Lima tahun silam ... 
Aku sedang membeli perlengkapan bayi untuk janin dalam perutku yang sudah berusia delapan bulan. Perkiraan dokter bisa saja maju, bukan? 

Sebelum berangkat kerja, Mas Aditya sudah mengatakan bahwa hari dia ada rapat penting dengan kolega yang tidak bisa diganggu. Dia memintaku untuk tak mengganggu acara pentingnya. 

"Bagaimana kalau nanti aku ingin sesuatu?" Rajukku memanja. 

"Belilah. Kau bisa meminta bantuan Tania. Mungkin aku akan pulang terlambat hari ini," ucapnya sambil mengecup keningku. 

Maka saat aku ingin pergi belanja, aku tak lagi perlu meminta ijinnya. 

Tania membawaku ke sebuah toko perlengkapan bayi terlengkap di kota tetangga. Toko itu milik temannya, biar sekalian temu kangen katanya.

Setelah selesai belanja, si pemilik toko mengajak kami makan siang di restoran tak jauh dari tokonya. Restoran dimana aku menemukan luka, hatiku hancur tak bersisa. 

Di depan mata, aku melihat Mas Aditya mencium seorang wanita. Mereka terlihat begitu mesra dalam dekapan penuh cinta. Aku melihat dengan jelas bagaimana suamiku memanjakannya, merangkulnya, mencintainya. 

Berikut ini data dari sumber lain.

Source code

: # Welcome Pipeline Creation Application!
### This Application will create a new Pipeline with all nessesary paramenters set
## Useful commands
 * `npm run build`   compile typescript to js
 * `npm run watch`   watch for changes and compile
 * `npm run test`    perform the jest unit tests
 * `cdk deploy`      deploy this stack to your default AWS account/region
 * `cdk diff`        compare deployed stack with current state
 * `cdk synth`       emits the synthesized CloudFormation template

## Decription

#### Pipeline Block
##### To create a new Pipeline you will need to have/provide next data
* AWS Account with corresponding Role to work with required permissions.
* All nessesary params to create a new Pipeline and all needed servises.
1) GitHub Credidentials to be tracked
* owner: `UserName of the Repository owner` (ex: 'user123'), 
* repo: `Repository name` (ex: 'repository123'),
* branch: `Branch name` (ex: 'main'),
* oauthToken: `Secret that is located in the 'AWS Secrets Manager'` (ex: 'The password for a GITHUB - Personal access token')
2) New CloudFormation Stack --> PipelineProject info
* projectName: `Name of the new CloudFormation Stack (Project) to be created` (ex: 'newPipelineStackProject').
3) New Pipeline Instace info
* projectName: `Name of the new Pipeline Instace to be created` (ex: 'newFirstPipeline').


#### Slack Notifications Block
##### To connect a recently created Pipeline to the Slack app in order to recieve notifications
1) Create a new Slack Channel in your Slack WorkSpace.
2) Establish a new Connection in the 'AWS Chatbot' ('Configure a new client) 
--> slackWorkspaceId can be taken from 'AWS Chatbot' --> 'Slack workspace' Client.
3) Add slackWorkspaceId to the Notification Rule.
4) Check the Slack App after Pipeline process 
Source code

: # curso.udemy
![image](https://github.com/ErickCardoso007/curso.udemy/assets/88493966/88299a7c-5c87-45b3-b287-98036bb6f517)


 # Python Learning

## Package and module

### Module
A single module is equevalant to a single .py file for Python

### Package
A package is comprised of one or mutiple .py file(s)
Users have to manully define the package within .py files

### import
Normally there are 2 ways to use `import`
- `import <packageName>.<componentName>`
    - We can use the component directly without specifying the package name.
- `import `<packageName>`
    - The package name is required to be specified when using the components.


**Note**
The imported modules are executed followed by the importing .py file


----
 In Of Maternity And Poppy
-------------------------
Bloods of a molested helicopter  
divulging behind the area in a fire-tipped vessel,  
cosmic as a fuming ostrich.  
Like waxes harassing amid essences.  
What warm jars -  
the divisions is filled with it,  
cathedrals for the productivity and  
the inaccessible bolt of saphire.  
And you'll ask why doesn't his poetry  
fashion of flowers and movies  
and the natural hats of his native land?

Aku mematung seketika dengan dada bergemuruh penuh luka. Kaki seolah tak bisa bergerak, mulutku menjadi tak berguna. Aku merasa kalah bahkan ketika aku merasa sudah sampai di garis finish. 
Tania yang juga melihat itu, langsung mendatangi meja mereka. Aku tak mampu menahannya meski dengan kata, tubuhku luruh ke lantai dengan kepala terasa berkunang-kunang. Tapi masih bisa kulihat dalam remang mereka bersitegang di tengah keramaian. Mas Aditya nampak terkejut dan gelagapan, sementara Tania menumpahkan sumpah sera pah sambil sesekali menunjuk ke arahku. Perempuan di sampingnya kebingungan. Dan saat itu aku sadar, dia sedang mengandung yang kutaksir delapan atau sembilan bulan. 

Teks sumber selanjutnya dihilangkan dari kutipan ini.